All the seals were removed next.


Now it was time to clean them up, ready to paint. I soaked the main body of the caliper in the ultrasonic for a bit, and they came up pretty good, but the fronts, which is where I was painting, were too big for my ultrasonic so were wirebrushed and brake-cleaned.

Being an Alto werido, I wanted to spice the calipers up a bit, and give them a bit of a forward homage (if that’s such a thing) to the brakes of the later HA36S Alto Works, which come factory red.

So out came the rattlecans
First coat

Second coat

Having actually read the instructions for once, I noticed that there was an “IMPORTANT” step, which involved baking them at 93c for an hour to cure the paint, to make it more durable and solvent resistant.
So after three coats, and the required drying time beforehand, out came the BBQ for the first time this season.

After an hour of baking and then cooling off, the calipers were looking pretty good.


Now it was time to build the calipers back up again. I started by cleaning the slider bushes.

The new piston seal was next. Grease it up good, and then slip it into the groove, being careful not to twist it.

The piston comes next. This should be fairly easy to press into place by hand and slide smoothly.

The piston boot takes a bit of wrangling to get into place, but I found careful use of a pick helps a lot to get the lip into place and then using the back of the pick to push the lip into the groove.


Now the o-rings for the slider bushes can be fitted. Once again, grease them up good and slip them into the grooves. I found it easiest to use a finger from one hand to keep the bottom of the o-ring in the groove and then push the top of the o-ring into place with the other hand.
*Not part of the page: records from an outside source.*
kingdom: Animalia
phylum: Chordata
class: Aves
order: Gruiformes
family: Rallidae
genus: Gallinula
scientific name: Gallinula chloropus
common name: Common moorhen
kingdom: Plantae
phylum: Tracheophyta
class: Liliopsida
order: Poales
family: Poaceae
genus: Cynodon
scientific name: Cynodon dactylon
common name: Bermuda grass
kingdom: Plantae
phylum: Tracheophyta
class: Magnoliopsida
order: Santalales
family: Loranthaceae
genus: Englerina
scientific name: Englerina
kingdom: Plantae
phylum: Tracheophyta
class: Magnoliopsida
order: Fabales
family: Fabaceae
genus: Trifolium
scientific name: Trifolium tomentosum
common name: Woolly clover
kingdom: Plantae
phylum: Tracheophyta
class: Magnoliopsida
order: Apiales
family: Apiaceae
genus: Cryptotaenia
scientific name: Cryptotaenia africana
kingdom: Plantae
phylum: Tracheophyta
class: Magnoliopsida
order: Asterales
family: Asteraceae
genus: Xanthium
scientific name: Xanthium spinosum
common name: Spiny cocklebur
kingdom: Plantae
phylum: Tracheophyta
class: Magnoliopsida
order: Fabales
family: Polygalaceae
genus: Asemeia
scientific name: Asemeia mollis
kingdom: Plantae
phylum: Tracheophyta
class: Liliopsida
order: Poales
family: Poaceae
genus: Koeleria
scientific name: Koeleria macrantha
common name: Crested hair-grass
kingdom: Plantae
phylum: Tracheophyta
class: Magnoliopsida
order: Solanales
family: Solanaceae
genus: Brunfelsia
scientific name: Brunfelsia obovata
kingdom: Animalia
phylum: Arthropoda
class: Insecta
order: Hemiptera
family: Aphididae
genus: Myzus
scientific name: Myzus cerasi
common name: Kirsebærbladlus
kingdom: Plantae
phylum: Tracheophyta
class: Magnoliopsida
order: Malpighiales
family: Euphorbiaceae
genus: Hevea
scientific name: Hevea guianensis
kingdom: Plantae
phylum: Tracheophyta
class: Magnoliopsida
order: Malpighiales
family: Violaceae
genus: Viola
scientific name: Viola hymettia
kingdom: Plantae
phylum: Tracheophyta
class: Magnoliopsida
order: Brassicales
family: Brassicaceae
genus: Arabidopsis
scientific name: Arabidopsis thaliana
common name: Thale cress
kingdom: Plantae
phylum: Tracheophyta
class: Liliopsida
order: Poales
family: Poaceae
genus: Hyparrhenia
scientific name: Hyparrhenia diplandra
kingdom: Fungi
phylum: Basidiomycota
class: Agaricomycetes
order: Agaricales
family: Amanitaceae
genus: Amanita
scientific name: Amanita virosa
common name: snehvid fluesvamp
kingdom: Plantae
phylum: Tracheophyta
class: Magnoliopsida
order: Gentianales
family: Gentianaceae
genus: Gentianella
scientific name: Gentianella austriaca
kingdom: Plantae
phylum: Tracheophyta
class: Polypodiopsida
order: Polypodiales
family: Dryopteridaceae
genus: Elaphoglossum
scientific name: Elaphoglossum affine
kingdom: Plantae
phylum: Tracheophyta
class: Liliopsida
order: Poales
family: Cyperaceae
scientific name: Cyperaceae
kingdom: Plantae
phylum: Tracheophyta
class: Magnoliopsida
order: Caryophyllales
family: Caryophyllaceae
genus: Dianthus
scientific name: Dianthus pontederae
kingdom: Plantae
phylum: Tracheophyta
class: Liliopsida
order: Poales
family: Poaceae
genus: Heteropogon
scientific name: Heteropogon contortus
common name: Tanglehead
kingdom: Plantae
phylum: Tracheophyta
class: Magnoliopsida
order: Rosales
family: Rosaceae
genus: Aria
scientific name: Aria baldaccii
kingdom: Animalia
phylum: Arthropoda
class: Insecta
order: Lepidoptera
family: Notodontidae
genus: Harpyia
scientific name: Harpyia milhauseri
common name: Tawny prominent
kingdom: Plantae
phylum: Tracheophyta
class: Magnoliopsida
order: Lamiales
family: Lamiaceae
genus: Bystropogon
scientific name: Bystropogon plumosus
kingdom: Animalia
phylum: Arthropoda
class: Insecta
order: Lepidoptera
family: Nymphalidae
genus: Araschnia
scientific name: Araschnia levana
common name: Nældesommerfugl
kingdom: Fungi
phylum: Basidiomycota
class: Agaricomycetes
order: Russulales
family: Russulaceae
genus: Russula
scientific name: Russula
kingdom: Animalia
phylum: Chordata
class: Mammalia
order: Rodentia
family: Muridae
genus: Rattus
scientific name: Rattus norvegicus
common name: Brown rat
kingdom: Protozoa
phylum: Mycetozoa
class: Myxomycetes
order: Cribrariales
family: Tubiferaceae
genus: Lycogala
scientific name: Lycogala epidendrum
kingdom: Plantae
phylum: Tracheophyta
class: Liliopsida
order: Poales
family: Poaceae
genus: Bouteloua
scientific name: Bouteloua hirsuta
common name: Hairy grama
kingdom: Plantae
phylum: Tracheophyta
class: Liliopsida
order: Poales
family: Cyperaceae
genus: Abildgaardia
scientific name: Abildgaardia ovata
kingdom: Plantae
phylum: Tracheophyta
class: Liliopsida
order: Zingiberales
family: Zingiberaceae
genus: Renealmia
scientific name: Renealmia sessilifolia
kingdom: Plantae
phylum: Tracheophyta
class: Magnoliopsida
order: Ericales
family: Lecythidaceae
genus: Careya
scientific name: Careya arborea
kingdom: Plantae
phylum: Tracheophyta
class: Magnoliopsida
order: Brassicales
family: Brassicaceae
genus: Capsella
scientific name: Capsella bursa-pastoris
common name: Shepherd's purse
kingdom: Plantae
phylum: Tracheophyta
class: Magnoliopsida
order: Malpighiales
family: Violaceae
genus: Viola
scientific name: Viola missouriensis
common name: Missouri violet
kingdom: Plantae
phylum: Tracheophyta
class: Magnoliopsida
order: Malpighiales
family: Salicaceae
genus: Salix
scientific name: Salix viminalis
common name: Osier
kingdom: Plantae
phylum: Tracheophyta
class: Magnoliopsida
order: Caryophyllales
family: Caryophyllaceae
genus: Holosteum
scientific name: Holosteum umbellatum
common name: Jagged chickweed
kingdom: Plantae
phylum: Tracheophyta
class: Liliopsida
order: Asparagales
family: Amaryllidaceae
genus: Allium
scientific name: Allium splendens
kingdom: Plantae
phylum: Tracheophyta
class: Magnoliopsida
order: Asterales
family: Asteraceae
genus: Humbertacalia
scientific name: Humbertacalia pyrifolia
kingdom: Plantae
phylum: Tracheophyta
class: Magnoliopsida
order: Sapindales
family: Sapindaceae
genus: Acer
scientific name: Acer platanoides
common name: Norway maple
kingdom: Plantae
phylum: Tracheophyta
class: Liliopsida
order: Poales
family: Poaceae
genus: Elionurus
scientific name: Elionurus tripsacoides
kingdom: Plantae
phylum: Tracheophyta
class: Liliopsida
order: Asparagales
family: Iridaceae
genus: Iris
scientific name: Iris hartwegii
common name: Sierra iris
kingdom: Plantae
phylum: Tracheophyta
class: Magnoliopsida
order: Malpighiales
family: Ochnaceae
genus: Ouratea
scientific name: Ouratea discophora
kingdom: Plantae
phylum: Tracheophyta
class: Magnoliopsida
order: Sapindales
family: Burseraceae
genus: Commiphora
The channel between the o-rings is just a groove to hold grease, so stick a greasy finger in and pack it.

Now the slider bushes can be pressed into place. They take a bit of a push to get through the o-rings, but otherwise should slide pretty freely and smoothly.

Next up are the boots for the slider pins. These are a bit of a pain to fit and very fiddly. It also helps to notice that there are two different-sized boots, as the retaining groove on the calipers is bigger on one side than the other.

Each side has its own boot, one with a narrow lip and the other with a wide one.

After much faffing about, I got all the boots on. Once again, careful use of the pick helps get them in place, along with lots of pulling and squishing by hand. I found it easiest to push the slider bush flush with the body of the caliper on the side I was working on, get the boot in place, and then push the bush through the boot and clip the boot into its groove; otherwise it just gets in the way.

And there we have it, one rebuilt caliper ready to refit

Rinse and repeat with the other caliper, and that’s job done. This caliper needed a quick tickle with a file and sandpaper to tidy up some burrs on the piston, which a previous butcher had made for some reason

But otherwise, it was exactly the same deal

Until I replace the rotors, hoses and wheel bearings, the calipers will just chill in the boot, with the rest of the parts I have collected.

As a quick note, I believe, other than the handbrake mech on the Cappuccino rear calipers, these are basically the same thing, and it’s the same procedure to rebuild them.
The seal kit I used was from Pitwork, which strangely, is a Nissan brand, and included Toyota rubber grease, to fit a Suzuki.

Parts Used
Brake Caliper Seal Kit – Pitwork AY600-KE009
Please note these parts are specific to my car and may vary. Please check before ordering.